Kathañca bhikkhu kālikā kāmā vuttā bhagavatā bahudukkhā bahūpāyāsā ādīnavo ettha bhiyyo. Kathaŋ sandiṭṭhiko ayaŋ dhammo akāliko ehi passiko opanayiko paccattaŋ veditabbo viññūhī.

If “kālika” must mean “take time” etc. then it would be rather an illogical and inapplicable adjective of kāma, since sensual pleasure is felt instantly and, more over, it dissipates quickly in time. Another problem is that, if “akālika” is to be understood as “immediate” etc., then it is not a synonym of “sanditthika”, but identical to it! We must then make an effort to envisage other meanings of both “kālika” and “akālika” . If sensual pleasure is “kālika”, and Dhamma is “akālika”, then we are talking about features that are opposed to each other and exclusive to each category. And when Dhamma is both “sanditthika” and “akālika”, then there is probably some difference between these two words.

So I am inclined to believe that, where “sanditthika” refers to how Dhamma is experienced (immediately or directly, right here), “akālika” refers to the effect of Dhamma (substantial, cumulative, lasting, not ephemeral, not subject to time, not diminished by it, etc.). Where “sanditthika” means “right here”, “akālika” means “staying here, not going anywhere!”. “Sanditthika” conveys that Dhamma is directly and immediately experienceable, while “akālika” conveys that it is always present and accessible, immutable. 

And only with this understanding does “kālika” finally becomes applicable to kāma or sensual pleasure, as meaning: non-substantial, fleeting, ephemeral, diminished by time, etc.

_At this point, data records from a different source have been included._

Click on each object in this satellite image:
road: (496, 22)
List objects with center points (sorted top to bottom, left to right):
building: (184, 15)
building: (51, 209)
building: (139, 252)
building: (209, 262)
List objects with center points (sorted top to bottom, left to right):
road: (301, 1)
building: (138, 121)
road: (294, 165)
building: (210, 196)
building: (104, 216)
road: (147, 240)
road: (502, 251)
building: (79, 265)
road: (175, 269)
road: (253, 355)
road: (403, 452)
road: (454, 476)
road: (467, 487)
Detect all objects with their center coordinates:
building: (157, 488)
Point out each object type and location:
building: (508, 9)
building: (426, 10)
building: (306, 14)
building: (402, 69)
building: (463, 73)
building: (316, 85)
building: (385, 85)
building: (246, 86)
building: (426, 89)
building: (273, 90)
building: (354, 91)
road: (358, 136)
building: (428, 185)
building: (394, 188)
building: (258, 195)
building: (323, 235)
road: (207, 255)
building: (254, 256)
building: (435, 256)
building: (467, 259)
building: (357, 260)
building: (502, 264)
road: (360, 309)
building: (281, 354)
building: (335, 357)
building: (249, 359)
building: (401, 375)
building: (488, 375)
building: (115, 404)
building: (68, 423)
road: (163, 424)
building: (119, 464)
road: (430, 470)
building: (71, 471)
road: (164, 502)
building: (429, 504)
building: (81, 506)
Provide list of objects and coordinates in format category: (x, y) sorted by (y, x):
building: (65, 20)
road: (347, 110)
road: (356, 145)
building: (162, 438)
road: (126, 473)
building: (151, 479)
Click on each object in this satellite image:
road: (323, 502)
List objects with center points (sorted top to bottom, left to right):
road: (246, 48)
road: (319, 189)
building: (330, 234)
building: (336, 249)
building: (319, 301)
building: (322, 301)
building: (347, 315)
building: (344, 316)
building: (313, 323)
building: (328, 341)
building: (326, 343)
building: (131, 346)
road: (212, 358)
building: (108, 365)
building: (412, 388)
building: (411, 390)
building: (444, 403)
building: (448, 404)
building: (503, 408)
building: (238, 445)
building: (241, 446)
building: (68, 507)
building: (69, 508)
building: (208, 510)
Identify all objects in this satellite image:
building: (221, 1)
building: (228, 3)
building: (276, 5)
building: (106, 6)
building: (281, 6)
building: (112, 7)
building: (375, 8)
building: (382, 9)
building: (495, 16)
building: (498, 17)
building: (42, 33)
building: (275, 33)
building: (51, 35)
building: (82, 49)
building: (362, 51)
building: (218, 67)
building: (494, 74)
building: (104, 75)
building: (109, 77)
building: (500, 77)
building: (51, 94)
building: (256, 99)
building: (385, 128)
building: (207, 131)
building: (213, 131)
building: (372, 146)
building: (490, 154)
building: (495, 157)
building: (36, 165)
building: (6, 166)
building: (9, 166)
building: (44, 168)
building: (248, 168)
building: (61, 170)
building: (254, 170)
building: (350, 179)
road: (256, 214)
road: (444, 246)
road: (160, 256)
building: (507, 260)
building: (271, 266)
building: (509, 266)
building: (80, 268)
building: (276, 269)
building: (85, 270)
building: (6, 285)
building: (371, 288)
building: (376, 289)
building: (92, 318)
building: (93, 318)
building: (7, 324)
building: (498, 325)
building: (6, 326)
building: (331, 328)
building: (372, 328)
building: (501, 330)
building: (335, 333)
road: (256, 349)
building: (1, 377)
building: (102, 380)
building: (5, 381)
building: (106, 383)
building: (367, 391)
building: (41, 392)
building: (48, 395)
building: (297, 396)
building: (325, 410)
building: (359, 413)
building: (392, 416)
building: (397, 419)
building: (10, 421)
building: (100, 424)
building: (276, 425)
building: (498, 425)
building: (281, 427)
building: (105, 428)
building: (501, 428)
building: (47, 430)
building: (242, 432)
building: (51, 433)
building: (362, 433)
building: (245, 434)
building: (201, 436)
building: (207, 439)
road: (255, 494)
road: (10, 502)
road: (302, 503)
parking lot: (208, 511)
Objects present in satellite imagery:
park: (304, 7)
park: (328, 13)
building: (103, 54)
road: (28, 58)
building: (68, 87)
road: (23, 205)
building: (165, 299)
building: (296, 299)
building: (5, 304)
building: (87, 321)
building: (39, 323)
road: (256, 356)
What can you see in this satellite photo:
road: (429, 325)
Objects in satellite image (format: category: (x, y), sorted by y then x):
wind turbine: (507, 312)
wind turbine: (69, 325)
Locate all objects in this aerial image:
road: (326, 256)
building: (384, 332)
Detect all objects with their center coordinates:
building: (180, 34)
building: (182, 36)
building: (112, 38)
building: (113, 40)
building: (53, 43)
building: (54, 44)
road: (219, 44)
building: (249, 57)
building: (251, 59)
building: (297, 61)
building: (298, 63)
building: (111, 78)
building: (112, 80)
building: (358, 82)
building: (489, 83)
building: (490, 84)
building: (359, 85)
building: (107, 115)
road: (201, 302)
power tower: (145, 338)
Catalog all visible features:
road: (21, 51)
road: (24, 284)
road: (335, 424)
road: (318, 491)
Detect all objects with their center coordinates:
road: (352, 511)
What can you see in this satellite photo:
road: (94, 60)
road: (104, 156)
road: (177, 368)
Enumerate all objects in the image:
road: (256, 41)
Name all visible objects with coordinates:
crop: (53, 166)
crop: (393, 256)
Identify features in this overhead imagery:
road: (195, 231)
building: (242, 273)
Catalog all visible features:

And indeed, one of the foremost disadvantages of sensuality, is that its pleasurable effect never lasts (“kālika”), precisely, not beyond death! While one of the foremost advantages of Dhamma, is that its beneficial effect does last (“akālika”), precisely, even beyond death.

Thus:
Kālika : affected by time, subject to time, ephemeral, fleeting, evanescent, temporal, transient.
Akālika : unaffected by time, not subject to time, lasting, permanent, immutable, ageless (not going anywhere!)